── Given data ──

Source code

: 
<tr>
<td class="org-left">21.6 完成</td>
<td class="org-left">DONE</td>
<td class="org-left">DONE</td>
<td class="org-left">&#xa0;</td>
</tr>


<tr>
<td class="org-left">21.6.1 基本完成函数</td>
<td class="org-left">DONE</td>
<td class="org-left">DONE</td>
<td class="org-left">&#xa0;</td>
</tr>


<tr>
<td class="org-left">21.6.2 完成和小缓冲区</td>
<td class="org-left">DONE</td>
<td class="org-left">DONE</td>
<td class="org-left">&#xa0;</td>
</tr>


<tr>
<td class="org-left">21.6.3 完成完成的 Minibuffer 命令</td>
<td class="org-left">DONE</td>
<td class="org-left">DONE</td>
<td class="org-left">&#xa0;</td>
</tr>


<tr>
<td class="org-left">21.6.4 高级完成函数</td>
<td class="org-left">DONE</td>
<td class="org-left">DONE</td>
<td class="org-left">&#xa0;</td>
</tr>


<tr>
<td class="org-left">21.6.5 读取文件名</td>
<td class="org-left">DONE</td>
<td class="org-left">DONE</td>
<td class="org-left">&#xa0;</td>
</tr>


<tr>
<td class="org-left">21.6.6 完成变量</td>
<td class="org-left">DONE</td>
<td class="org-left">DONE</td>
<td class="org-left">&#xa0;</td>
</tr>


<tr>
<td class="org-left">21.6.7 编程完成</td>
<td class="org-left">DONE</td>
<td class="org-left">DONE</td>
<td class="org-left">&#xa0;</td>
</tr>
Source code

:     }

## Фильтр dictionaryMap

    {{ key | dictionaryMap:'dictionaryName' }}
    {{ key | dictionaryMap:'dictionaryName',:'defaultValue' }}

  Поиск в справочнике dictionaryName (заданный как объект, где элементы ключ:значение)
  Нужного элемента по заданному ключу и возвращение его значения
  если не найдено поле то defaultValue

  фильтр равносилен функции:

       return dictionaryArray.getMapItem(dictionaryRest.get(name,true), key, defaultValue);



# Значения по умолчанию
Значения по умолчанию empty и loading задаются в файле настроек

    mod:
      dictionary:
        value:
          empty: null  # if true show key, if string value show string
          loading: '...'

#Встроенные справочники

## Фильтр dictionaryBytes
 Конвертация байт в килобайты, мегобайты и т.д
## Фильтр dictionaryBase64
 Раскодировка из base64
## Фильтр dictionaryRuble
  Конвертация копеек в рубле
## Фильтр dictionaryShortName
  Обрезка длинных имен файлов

───

> **Assigned task**:
Write out the records shown above, exactly as they appear.

> **Result of this exercise**:
Source code

: 
<tr>
<td class="org-left">21.6 完成</td>
<td class="org-left">DONE</td>
<td class="org-left">DONE</td>
<td class="org-left">&#xa0;</td>
</tr>


<tr>
<td class="org-left">21.6.1 基本完成函数</td>
<td class="org-left">DONE</td>
<td class="org-left">DONE</td>
<td class="org-left">&#xa0;</td>
</tr>


<tr>
<td class="org-left">21.6.2 完成和小缓冲区</td>
<td class="org-left">DONE</td>
<td class="org-left">DONE</td>
<td class="org-left">&#xa0;</td>
</tr>


<tr>
<td class="org-left">21.6.3 完成完成的 Minibuffer 命令</td>
<td class="org-left">DONE</td>
<td class="org-left">DONE</td>
<td class="org-left">&#xa0;</td>
</tr>


<tr>
<td class="org-left">21.6.4 高级完成函数</td>
<td class="org-left">DONE</td>
<td class="org-left">DONE</td>
<td class="org-left">&#xa0;</td>
</tr>


<tr>
<td class="org-left">21.6.5 读取文件名</td>
<td class="org-left">DONE</td>
<td class="org-left">DONE</td>
<td class="org-left">&#xa0;</td>
</tr>


<tr>
<td class="org-left">21.6.6 完成变量</td>
<td class="org-left">DONE</td>
<td class="org-left">DONE</td>
<td class="org-left">&#xa0;</td>
</tr>


<tr>
<td class="org-left">21.6.7 编程完成</td>
<td class="org-left">DONE</td>
<td class="org-left">DONE</td>
<td class="org-left">&#xa0;</td>
</tr>
Source code

:     }

## Фильтр dictionaryMap

    {{ key | dictionaryMap:'dictionaryName' }}
    {{ key | dictionaryMap:'dictionaryName',:'defaultValue' }}

  Поиск в справочнике dictionaryName (заданный как объект, где элементы ключ:значение)
  Нужного элемента по заданному ключу и возвращение его значения
  если не найдено поле то defaultValue

  фильтр равносилен функции:

       return dictionaryArray.getMapItem(dictionaryRest.get(name,true), key, defaultValue);



# Значения по умолчанию
Значения по умолчанию empty и loading задаются в файле настроек

    mod:
      dictionary:
        value:
          empty: null  # if true show key, if string value show string
          loading: '...'

#Встроенные справочники

## Фильтр dictionaryBytes
 Конвертация байт в килобайты, мегобайты и т.д
## Фильтр dictionaryBase64
 Раскодировка из base64
## Фильтр dictionaryRuble
  Конвертация копеек в рубле
## Фильтр dictionaryShortName
  Обрезка длинных имен файлов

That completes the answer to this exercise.